Stationnement: des citoyens dénoncent un règlement du Plateau

Deux citoyens du Plateau Mont-Royal, Simon Cadotte et Marie-Josée Cloutier, devront abandonner l’idée de se procurer une voiture électrique et d’installer une borne de recharge dans leur cour arrière.
Photo: Marie-France Coallier Le Devoir Deux citoyens du Plateau Mont-Royal, Simon Cadotte et Marie-Josée Cloutier, devront abandonner l’idée de se procurer une voiture électrique et d’installer une borne de recharge dans leur cour arrière.

Des résidents du Plateau-Mont-Royal estiment que l’arrondissement va trop loin avec son projet de règlement qui interdira l’aménagement de nouveaux stationnements dans les cours arrière des propriétés. Ils tenteront d’obtenir la tenue d’un référendum pour forcer les élus à reculer.

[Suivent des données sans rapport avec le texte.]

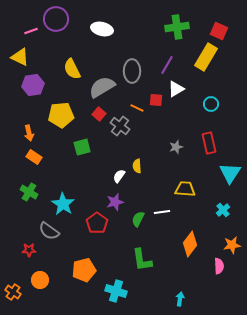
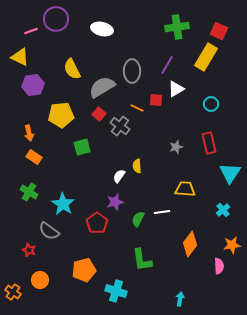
red star at (29, 250): rotated 24 degrees clockwise
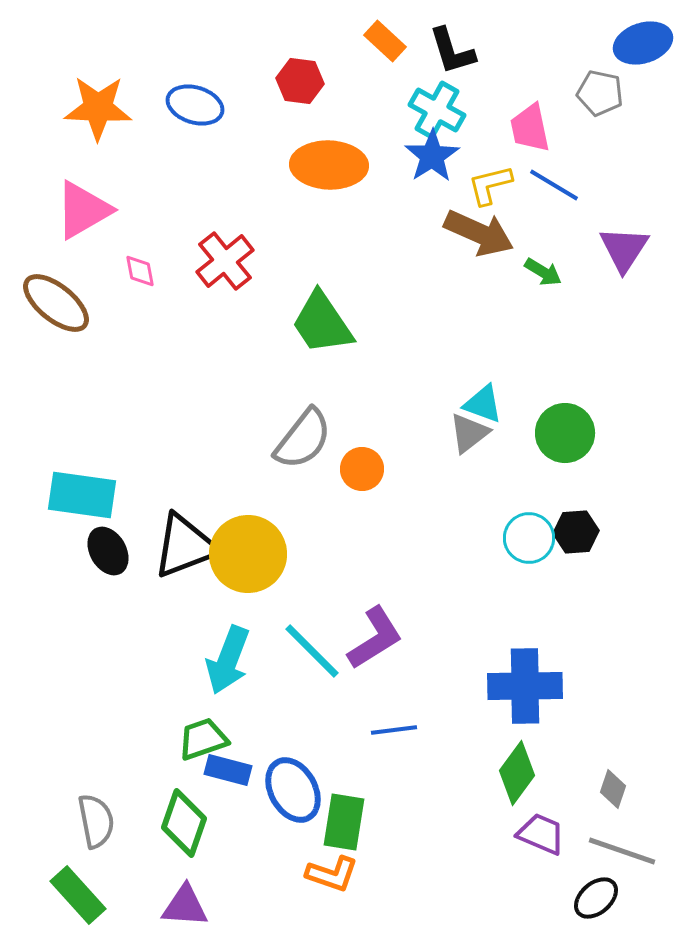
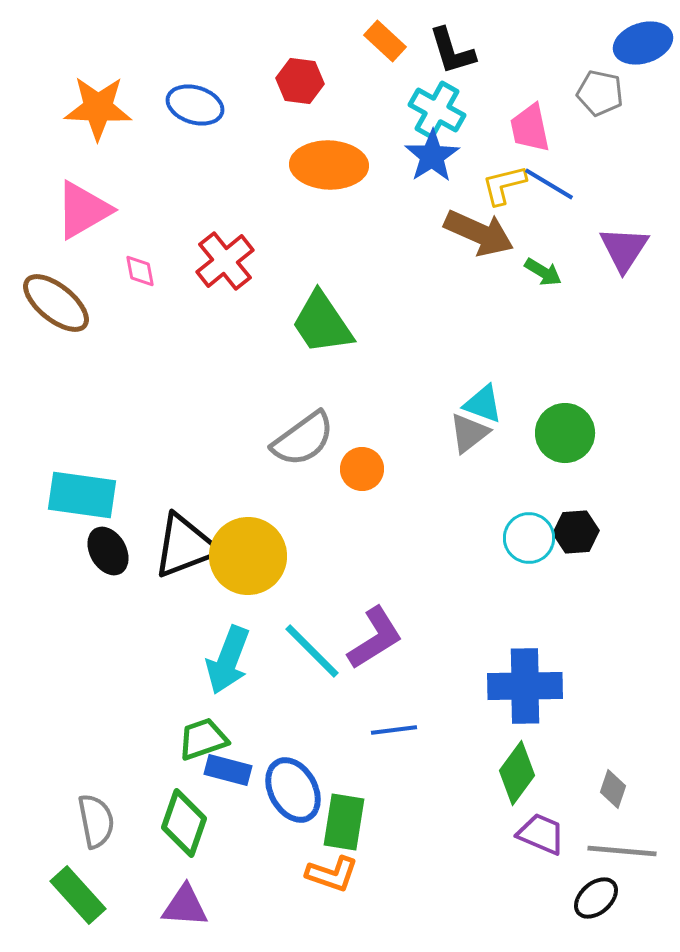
yellow L-shape at (490, 185): moved 14 px right
blue line at (554, 185): moved 5 px left, 1 px up
gray semicircle at (303, 439): rotated 16 degrees clockwise
yellow circle at (248, 554): moved 2 px down
gray line at (622, 851): rotated 14 degrees counterclockwise
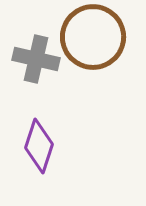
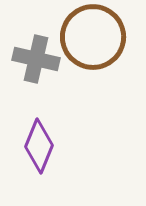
purple diamond: rotated 4 degrees clockwise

Simon Cadotte voulait s’acheter une voiture électrique pour remplacer son véhicule à essence. Afin d’éviter de devoir utiliser une borne de recharge publique dans la rue, il entendait installer une borne dans sa cour arrière.

Mais il devra vraisemblablement abandonner son projet en raison du règlement que compte adopter l’arrondissement du Plateau. Celui-ci interdira l’aménagement de nouveaux stationnements dans les cours arrière de manière à favoriser le verdissement et à rendre les ruelles plus sécuritaires.

Bien que ce règlement ne soit pas encore en vigueur, un moratoire s’est appliqué dès l’adoption du projet en première lecture le 5 mars dernier. Le Plateau-Mont-Royal est le premier arrondissement montréalais à décréter un tel interdit.

« Ce que je vais faire, c’est continuer d’utiliser mon véhicule à essence. Mais ce n’est pas logique. L’objectif est de diminuer la pollution », estime Simon Cadotte.

Réduire la dépense à l’automobile

Les élus du Plateau maintiennent le cap. « Le fait de réduire l’offre de stationnement est un des outils qu’on a pour réduire la dépendance qu’on a collectivement à l’automobile », a expliqué la conseillère Marianne Giguère aux citoyens venus dénoncer le règlement au conseil d’arrondissement lundi dernier. « On veut faire des ruelles des endroits sécuritaires, des milieux de vie où on peut envoyer nos enfants jouer sans s’inquiéter. »

Chaque année, l’arrondissement reçoit en moyenne 14 demandes de permis pour l’aménagement d’un espace de stationnement en arrière-cour. À l’heure actuelle, 40 % des cours du Plateau comportent un stationnement et celles-ci ne seront pas touchées par le règlement.

« Comment voulez-vous attirer les familles avec un tel règlement ? se demande Simon Cadotte. Moi, j’ai trois filles, dont une qui joue au hockey. Est-ce que je vais partir à vélo avec ma poche de hockey ? À 6 h le matin, il n’y a pas de transport en commun. »

Un autre résident, René Cormier, reproche à l’administration Ferrandez d’avoir omis de consulter les citoyens alors qu’elle l’a fait pour le terrain de l’ancienne station Esso de l’avenue du Mont-Royal.

Le maire Luc Ferrandez ne juge pas qu’une consultation où deux clans risquent de s’affronter est la formule la plus appropriée. « C’est une consultation qui, généralement, n’est pas productive. Le meilleur outil démocratique, c’est le référendum », a-t-il dit.

C’est justement vers cette option que se dirigent les citoyens mécontents. Ils ont jusqu’au 23 avril pour récolter 12 signatures de résidents par zone — l’arrondissement en compte des centaines — afin de forcer l’ouverture de registres. S’ils franchissent cette étape avec succès, l’arrondissement pourrait ouvrir un autre registre pour la tenue d’un référendum ou simplement retirer son règlement.